**WHAT YOU HAVE TO DO:** From the records below, extract only the lines running from the line with "ette in lurex: tutto" to the line with "proiettarci con l", both lines included, reproducing them exactly.

- - - - - - -

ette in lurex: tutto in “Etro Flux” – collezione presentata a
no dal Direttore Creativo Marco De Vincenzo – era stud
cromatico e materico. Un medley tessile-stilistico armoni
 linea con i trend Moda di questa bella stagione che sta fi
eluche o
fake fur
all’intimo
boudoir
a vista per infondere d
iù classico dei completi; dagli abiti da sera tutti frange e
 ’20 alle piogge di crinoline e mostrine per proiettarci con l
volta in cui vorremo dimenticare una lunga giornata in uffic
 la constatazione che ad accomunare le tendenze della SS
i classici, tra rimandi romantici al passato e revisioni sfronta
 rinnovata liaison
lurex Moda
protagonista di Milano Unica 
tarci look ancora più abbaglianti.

- - - - - - -

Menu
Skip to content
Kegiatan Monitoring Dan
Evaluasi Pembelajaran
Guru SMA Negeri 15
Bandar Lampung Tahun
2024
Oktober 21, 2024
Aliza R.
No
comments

- - - - - - -

**EXPECTED ANSWER:**
ette in lurex: tutto in “Etro Flux” – collezione presentata a
no dal Direttore Creativo Marco De Vincenzo – era stud
cromatico e materico. Un medley tessile-stilistico armoni
 linea con i trend Moda di questa bella stagione che sta fi
eluche o
fake fur
all’intimo
boudoir
a vista per infondere d
iù classico dei completi; dagli abiti da sera tutti frange e
 ’20 alle piogge di crinoline e mostrine per proiettarci con l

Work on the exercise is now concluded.